* Information shown:
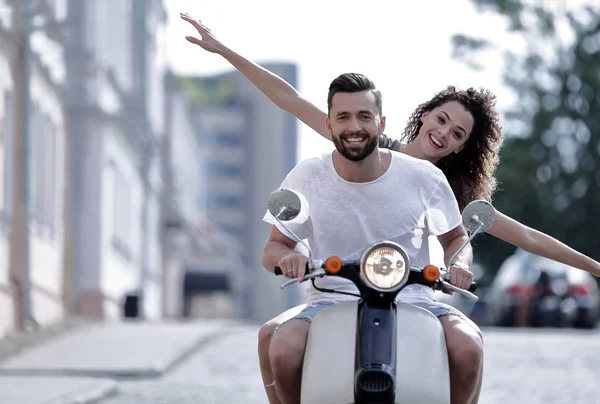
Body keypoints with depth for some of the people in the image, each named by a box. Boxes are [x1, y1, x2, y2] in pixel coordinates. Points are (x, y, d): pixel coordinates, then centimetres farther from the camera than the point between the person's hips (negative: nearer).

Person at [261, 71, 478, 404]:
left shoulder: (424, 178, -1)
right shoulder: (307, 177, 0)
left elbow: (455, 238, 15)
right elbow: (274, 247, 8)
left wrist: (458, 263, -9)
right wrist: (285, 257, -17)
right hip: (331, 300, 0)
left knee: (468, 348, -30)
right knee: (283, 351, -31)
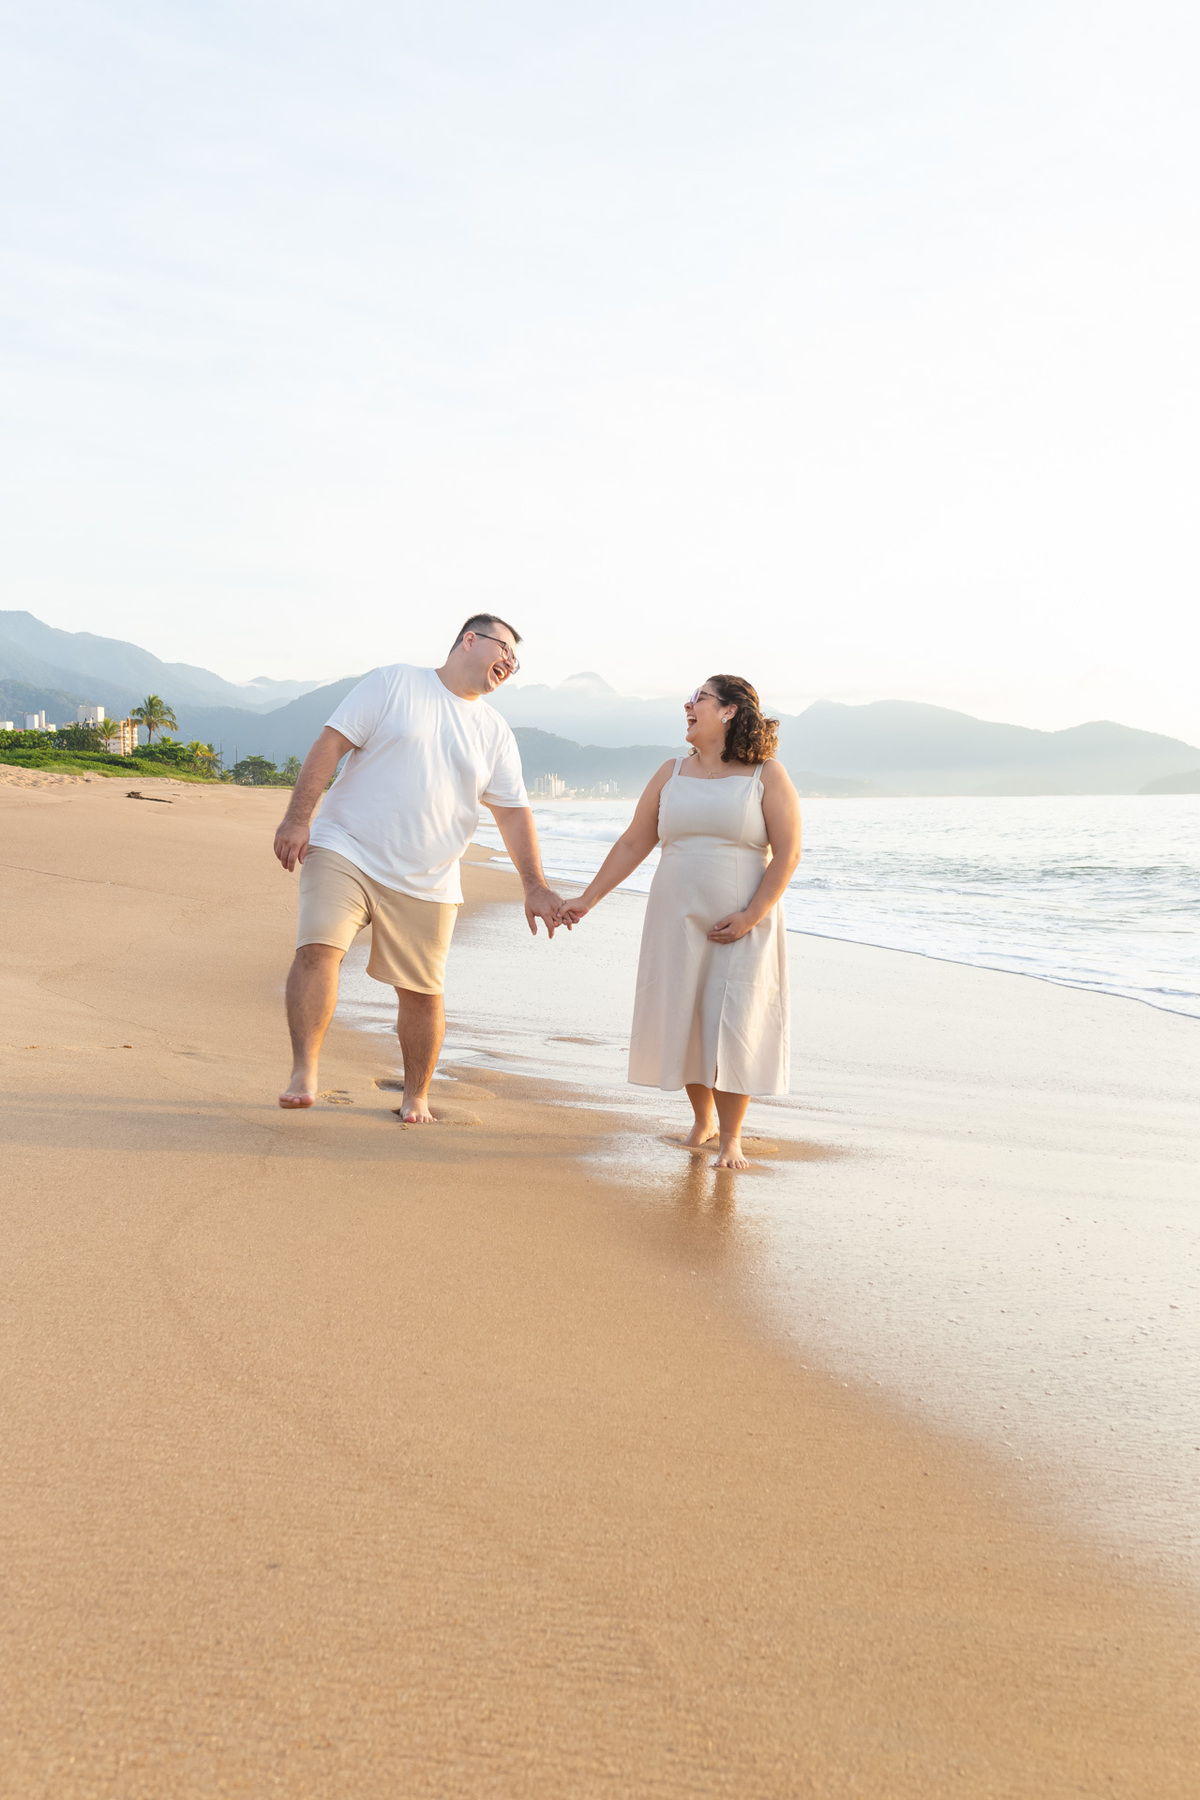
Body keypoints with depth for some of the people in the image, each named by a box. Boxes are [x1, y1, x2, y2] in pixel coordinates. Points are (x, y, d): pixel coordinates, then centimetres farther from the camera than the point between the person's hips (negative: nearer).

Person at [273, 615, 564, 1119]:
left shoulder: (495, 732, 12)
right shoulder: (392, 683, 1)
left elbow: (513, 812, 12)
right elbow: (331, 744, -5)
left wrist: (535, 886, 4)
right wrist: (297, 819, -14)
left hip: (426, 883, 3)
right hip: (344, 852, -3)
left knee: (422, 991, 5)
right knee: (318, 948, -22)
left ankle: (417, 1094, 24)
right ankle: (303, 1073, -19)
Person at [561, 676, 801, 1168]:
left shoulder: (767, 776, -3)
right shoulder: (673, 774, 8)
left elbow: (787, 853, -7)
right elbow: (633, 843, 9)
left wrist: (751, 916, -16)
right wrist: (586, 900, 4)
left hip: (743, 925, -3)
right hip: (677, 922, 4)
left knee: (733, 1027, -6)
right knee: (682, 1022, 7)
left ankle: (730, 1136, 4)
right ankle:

* Problem details: Copy out all of the entries above word for word, leaving out the pictures.

* Your solution:
Body keypoints with depth for some of the people in the image, each named by a box. Boxes are [x1, y1, x2, y2] in pixel coordinates. Points are (x, y, d): pixel coordinates, then centimetres farther from the camera than the point between the person's hips (negative: nearer).

Person at [261, 71, 478, 404]:
left shoulder: (424, 178, -1)
right shoulder: (307, 177, 0)
left elbow: (455, 238, 15)
right elbow: (274, 247, 8)
left wrist: (458, 263, -9)
right wrist: (285, 257, -17)
right hip: (331, 300, 0)
left knee: (468, 348, -30)
right knee: (283, 351, -31)
Body keypoints with depth for some of the people in the image, each named by a box. Boxes are [x1, y1, x2, y2] in pixel coordinates. Points are (x, y, d): pixel coordinates, then centimetres farther from the camera than the point between the person's hips (negative: nearer).

Person at [273, 615, 564, 1119]:
left shoulder: (495, 732, 12)
right shoulder: (392, 683, 1)
left elbow: (513, 812, 12)
right elbow: (331, 744, -5)
left wrist: (535, 886, 4)
right wrist: (297, 819, -14)
left hip: (426, 883, 3)
right hip: (344, 852, -3)
left knee: (422, 991, 5)
right knee: (318, 948, -22)
left ankle: (417, 1094, 24)
right ankle: (303, 1073, -19)
Person at [561, 676, 801, 1168]:
left shoulder: (767, 776, -3)
right shoulder: (673, 774, 8)
left elbow: (787, 853, -7)
right elbow: (633, 843, 9)
left wrist: (751, 916, -16)
right wrist: (586, 900, 4)
left hip: (743, 925, -3)
right hip: (677, 922, 4)
left knee: (733, 1027, -6)
right knee: (682, 1022, 7)
left ankle: (730, 1136, 4)
right ankle:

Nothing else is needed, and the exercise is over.